Elliptically-Contoured Tensor-variate Distributions with Application to Improved Image Learning
This work addresses the limitation of tensor-variate normal distributions for image data with heavier or lighter tails, offering incremental improvements in tensor-based statistical analysis for computer vision applications.
The authors tackled the problem of modeling tensor-valued data with non-normal tails by introducing elliptically contoured tensor-variate distributions, which improved classification of cats and dogs in the Animal Faces-HQ dataset and better characterized gender, age, and ethnic origin in the Labeled Faces of the Wild dataset compared to tensor-variate normal methods.
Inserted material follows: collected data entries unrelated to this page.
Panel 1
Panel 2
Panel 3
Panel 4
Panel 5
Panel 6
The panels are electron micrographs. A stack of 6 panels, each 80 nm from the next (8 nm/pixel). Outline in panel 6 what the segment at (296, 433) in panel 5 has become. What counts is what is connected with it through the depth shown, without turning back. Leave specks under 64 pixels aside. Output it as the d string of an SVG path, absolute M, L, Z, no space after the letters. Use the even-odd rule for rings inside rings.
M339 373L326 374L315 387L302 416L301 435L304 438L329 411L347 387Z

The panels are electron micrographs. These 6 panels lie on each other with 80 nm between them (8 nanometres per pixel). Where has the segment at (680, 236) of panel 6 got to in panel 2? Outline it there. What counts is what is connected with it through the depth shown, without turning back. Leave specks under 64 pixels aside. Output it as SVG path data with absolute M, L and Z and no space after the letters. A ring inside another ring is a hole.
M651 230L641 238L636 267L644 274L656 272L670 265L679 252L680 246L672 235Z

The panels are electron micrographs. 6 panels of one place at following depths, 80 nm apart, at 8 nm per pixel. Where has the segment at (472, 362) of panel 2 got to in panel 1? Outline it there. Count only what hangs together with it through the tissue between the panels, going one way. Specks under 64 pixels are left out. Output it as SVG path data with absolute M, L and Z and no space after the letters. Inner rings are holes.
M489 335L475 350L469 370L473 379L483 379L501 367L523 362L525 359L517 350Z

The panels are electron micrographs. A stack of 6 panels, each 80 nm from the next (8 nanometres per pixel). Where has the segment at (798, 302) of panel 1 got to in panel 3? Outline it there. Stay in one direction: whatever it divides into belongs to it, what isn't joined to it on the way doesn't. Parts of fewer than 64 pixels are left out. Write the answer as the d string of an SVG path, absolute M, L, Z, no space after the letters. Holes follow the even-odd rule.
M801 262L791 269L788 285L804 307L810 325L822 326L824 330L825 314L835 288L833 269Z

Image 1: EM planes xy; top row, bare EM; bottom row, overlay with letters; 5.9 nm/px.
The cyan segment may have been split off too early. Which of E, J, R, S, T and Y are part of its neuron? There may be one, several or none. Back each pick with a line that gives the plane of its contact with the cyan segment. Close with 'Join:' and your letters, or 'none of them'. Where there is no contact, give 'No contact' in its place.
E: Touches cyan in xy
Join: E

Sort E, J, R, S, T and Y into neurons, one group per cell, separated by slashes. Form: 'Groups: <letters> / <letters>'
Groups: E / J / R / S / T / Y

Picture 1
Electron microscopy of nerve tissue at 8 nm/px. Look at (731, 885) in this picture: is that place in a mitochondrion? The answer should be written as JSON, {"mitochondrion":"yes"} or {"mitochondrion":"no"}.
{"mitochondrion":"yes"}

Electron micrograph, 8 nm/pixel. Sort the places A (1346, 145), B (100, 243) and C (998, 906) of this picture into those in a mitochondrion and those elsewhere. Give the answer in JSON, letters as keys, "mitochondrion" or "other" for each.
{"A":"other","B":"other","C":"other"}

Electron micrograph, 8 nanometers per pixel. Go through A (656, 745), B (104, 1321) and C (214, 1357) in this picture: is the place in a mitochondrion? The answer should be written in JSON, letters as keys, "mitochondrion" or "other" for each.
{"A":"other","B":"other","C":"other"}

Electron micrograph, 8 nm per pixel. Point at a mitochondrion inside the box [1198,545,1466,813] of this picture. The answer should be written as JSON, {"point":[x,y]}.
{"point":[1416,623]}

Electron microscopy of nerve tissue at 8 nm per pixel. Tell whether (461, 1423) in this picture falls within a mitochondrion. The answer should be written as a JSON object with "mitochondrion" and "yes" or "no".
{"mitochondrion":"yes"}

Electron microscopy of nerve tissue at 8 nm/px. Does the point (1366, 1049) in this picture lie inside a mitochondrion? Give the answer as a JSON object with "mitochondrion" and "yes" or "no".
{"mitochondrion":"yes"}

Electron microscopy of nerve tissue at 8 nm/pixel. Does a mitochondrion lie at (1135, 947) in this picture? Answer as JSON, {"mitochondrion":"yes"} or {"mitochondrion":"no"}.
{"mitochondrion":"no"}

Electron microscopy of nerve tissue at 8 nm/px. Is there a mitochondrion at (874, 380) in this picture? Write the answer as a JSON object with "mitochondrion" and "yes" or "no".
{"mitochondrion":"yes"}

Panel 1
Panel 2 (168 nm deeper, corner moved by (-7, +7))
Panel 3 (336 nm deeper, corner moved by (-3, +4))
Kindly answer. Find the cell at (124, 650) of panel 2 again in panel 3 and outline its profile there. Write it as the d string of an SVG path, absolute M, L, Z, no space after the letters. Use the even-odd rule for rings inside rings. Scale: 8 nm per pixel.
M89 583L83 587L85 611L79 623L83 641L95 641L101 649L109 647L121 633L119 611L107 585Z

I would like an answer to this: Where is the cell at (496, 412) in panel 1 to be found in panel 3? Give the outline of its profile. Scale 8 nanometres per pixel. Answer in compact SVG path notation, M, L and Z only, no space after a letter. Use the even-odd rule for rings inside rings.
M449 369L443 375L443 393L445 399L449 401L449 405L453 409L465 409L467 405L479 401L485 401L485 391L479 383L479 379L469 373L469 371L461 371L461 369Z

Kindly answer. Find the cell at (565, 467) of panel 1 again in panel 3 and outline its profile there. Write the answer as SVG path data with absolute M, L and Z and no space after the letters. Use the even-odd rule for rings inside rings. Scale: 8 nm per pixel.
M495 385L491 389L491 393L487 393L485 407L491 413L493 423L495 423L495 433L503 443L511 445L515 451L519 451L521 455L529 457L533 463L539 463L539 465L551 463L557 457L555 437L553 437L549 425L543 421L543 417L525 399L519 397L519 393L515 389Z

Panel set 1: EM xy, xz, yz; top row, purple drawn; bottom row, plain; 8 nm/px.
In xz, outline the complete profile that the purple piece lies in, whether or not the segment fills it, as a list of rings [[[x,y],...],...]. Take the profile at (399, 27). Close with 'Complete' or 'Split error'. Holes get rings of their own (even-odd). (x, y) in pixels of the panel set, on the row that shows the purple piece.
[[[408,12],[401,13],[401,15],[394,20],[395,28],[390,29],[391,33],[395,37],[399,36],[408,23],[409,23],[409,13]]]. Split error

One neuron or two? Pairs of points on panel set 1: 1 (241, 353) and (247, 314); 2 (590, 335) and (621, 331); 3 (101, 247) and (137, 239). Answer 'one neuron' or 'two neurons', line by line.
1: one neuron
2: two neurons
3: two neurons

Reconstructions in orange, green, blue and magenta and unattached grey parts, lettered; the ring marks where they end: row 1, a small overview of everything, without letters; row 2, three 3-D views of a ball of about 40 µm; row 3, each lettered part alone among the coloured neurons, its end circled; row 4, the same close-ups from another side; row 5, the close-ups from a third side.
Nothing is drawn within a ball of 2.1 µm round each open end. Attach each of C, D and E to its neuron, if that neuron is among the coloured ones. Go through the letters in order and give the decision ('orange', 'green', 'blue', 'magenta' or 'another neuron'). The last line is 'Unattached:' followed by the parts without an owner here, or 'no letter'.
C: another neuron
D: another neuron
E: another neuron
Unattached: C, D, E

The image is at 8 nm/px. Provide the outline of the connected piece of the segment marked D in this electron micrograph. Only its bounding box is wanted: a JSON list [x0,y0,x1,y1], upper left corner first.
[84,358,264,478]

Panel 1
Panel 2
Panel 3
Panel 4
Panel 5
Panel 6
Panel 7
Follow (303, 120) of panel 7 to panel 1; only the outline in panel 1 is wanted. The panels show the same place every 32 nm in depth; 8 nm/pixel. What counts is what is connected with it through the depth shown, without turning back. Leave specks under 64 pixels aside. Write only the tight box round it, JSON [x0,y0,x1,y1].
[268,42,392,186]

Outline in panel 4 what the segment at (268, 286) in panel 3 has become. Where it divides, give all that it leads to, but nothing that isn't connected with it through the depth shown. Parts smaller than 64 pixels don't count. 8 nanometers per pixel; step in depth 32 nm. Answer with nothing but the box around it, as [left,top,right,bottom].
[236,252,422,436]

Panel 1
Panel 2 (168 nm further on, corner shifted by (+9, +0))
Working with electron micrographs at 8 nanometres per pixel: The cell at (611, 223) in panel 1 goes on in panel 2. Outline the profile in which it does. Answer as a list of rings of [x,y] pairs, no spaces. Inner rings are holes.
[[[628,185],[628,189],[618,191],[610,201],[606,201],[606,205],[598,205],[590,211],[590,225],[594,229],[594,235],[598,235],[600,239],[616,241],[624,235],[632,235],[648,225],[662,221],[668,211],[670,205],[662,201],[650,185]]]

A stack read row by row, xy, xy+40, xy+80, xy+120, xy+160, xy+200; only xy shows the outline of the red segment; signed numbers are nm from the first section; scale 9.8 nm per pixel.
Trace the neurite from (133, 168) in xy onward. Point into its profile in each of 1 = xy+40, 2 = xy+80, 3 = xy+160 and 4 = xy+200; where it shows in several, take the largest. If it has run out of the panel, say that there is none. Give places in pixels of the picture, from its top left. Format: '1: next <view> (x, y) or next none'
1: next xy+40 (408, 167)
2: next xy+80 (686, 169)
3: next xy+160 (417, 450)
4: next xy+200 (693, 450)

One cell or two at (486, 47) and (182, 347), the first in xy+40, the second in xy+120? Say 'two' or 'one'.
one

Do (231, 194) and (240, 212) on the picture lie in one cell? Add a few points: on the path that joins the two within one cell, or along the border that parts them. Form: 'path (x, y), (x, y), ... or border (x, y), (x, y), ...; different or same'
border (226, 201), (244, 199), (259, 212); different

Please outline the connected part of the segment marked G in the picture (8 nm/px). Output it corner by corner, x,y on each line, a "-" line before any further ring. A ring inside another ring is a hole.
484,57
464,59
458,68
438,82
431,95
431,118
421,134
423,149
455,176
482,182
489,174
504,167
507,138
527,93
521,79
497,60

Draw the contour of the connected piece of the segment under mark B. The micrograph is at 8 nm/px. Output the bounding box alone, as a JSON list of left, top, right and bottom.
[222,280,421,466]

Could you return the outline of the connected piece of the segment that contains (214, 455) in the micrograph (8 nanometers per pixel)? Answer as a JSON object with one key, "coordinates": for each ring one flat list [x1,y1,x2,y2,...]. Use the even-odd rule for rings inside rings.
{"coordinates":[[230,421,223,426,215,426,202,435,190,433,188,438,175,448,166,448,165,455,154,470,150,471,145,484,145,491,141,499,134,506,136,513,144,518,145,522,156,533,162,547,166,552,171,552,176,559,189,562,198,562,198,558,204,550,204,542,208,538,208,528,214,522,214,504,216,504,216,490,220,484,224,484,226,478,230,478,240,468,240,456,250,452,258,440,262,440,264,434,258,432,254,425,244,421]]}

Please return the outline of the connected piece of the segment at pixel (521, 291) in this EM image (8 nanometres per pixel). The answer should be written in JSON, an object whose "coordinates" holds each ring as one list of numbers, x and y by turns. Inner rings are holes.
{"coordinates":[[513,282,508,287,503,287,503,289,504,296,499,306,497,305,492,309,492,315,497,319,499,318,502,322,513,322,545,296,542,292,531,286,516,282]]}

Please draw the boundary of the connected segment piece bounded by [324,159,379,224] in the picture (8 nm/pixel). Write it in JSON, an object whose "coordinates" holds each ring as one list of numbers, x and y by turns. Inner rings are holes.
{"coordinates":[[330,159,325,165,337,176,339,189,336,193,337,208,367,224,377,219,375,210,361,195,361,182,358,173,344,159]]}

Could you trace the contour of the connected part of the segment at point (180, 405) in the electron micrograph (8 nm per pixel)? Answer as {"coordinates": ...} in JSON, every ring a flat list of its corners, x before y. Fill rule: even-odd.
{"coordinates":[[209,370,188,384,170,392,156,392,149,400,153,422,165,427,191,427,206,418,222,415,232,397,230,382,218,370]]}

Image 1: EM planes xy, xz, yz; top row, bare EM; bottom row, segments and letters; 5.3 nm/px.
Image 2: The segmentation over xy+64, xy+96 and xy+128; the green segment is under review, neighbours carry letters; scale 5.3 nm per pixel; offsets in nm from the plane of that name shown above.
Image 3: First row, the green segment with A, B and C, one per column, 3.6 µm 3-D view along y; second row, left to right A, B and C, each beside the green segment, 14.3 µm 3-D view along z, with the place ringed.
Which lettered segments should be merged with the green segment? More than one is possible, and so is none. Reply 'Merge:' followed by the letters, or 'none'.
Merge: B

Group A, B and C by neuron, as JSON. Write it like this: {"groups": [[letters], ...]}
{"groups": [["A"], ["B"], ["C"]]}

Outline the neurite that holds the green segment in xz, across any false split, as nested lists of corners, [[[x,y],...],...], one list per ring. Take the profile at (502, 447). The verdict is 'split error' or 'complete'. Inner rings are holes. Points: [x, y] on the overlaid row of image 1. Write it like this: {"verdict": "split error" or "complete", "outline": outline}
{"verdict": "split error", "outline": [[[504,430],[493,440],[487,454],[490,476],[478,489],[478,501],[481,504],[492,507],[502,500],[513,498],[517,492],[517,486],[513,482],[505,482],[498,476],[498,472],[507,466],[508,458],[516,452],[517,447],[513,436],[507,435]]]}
Statistical analysis of tensor-valued data has largely used the tensor-variate normal (TVN) distribution that may be inadequate when data comes from distributions with heavier or lighter tails. We study a general family of elliptically contoured (EC) tensor-variate distributions and derive its characterizations, moments, marginal and conditional distributions, and the EC Wishart distribution. We describe procedures for maximum likelihood estimation from data that are (1) uncorrelated draws from an EC distribution, (2) from a scale mixture of the TVN distribution, and (3) from an underlying but unknown EC distribution, where we extend Tyler's robust estimator. A detailed simulation study highlights the benefits of choosing an EC distribution over the TVN for heavier-tailed data. We develop tensor-variate classification rules using discriminant analysis and EC errors and show that they better predict cats and dogs from images in the Animal Faces-HQ dataset than the TVN-based rules. A novel tensor-on-tensor regression and tensor-variate analysis of variance (TANOVA) framework under EC errors is also demonstrated to better characterize gender, age and ethnic origin than the usual TVN-based TANOVA in the celebrated Labeled Faces of the Wild dataset.